Die westliche H. -straße, die eine Länge von immerhin rund 100 m und eine nutzbare Breite von rund 11-12 m aufweist, verliert ihre Anbindung nach Osten. Wendemanöver für Ver- und Entsorgungsfahrzeuge sind möglich, allerdings nur mit mehrmaligem Zurücksetzen. Dies ist angesichts des nur sehr begrenzt zur Verfügung stehenden Verkehrsraums im dicht bebauten Innenstadtbereich ebenso zumutbar wie ein Zurücksetzen über die volle Länge von 100 m. Soweit sich die Antragstellerin für ihre gegenteilige Rechtsansicht auf ein Urteil des Oberverwaltungsgerichts für das Land Nordrhein-Westfalen (Urt. v. 14.2.1995 - 11a D 29/91.NE -, juris Rn. 12 = BauR 1995, 659 = BRS 57 Nr. 15) beruft, ist der zugrunde liegende Sachverhalt mit diesem Fall nicht vergleichbar. Der dort zu beurteilende Plan zielte darauf ab, in einer locker bebauten Umgebung Zufahrten von Wohngrundstücken zu einer Landesstraße dadurch zu beseitigen, dass parallel dazu eine 180 m lange und ca. 4,5 - 3 m breite Erschließungsstraße ohne Wendemöglichkeit geführt werden sollte; dies hielt das Oberverwaltungsgericht für das Land Nordrhein-Westfalen für abwägungsfehlerhaft. Im vorliegenden Fall handelt es sich demgegenüber um eine dicht bebaute Innenstadtlage, die Straße ist nahezu drei Mal so breit und nur halb so lang. Da die gewählte Lösung vertretbar ist, kommt es auf die im benachbarten Bebauungsplan Nr. 525 festgesetzte Wendeanlage auf dem Grundstück H. -straße 7/8 nicht mehr an. Die Erreichbarkeit des Grundstücks H. -straße 33/34, das über Stellplätze und eine Wendemöglichkeit im Innenhof verfügt, bleibt über die J. -straße/I. -straße ungeschmälert erhalten (Planbegründung, S. 22).

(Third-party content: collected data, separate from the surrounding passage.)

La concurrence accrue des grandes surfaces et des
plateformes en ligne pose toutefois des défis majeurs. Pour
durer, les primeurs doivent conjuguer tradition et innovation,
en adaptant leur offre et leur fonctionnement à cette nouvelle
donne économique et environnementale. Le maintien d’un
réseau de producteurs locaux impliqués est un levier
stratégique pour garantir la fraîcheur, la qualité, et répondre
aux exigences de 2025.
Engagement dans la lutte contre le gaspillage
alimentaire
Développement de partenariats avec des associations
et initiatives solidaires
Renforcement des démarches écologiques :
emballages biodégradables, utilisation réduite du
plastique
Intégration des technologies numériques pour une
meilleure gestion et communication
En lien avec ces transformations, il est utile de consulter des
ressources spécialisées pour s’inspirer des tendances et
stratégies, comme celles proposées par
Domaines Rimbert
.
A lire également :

Für den Stichweg zur Großen G. -straße, der eine Länge von rund 60 m und eine Breite von rund 9 m aufweist, gilt Entsprechendes. Hinzu kommt, dass dieser Stichweg bislang keine öffentliche Straße darstellte. Mit der nunmehr in Aussicht gestellten Widmung tritt daher sogar eine Verbesserung der Erschließungssituation ein.

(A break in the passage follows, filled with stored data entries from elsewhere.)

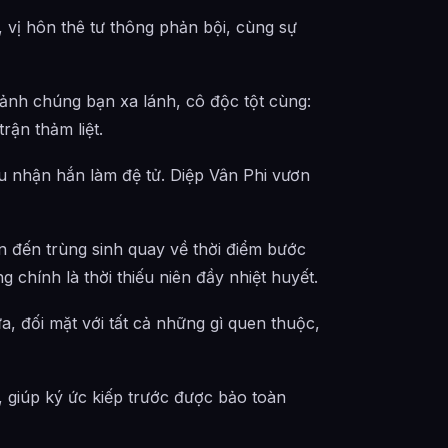
, vị hôn thê tư thông phản bội, cùng sự
cảnh chúng bạn xa lánh, cô độc tột cùng:
trận thảm liệt.
 nhận hắn làm đệ tử. Diệp Vân Phi vươn
ẫn đến trùng sinh quay về thời điểm bước
chính là thời thiếu niên đầy nhiệt huyết.
a, đối mặt với tất cả những gì quen thuộc,
, giúp ký ức kiếp trước được bảo toàn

Die Nachteile einer Überbauung der H. -straße hat die Antragsgegnerin gesehen und sich bemüht, diese - etwa durch die Verpflichtung der Beigeladenen im Durchführungsvertrag, die entsprechende Passage 24 Stunden offen zu halten - so weit wie möglich zu kompensieren (vgl. etwa Abwägung. S. 98-99). Sie war insofern nicht verpflichtet, die Alternativplanung eines Braunschweiger Stadtplaners zu verfolgen.

Erfolglos bleiben die Einwände zu den die Stellplätze betreffenden Festsetzungen. Soweit ihre Anzahl niedriger ausfällt, als dies die Ausführungsbestimmungen zu § 47 NBauO (RdErl. v. 19.12.2008, Nds. MBl. 2009 S. 50; geändert durch RdErl. v. 24.9.2013, Nds. MBl. S. 713) vorsehen (1 Einstellplatz je 10 bis 20 qm Verkaufsnutzfläche), entspricht das der zentralen Lage des Vorhabens, das nahezu optimal an den öffentlichen Personennahverkehr angebunden ist (Planbegründung, S. 20-23; Abwägung, S. 106-108). Angesichts dessen ist die Annahme, ein großer Teil der Besucher und Mitarbeiter werde mit öffentlichen Verkehrsmitteln anreisen, berechtigt. Der Senat vermag auch nicht zu erkennen, dass es getrennter Ein- und Ausfahrtsbereiche für Kurz- und Dauerparker bedurft hätte. Die entsprechenden Erwägungen der Antragstellerin sind spekulativ und legen - da eine solche Trennung keineswegs die Regel darstellt - eine entsprechende Notwendigkeit nicht ansatzweise substantiiert dar. Die Erwägung der Antragsgegnerin, eine solche Trennung der Zufahrten unterbleibe (schon) aus Platzgründen, ist demgegenüber tragfähig (Abwägung, S. 108).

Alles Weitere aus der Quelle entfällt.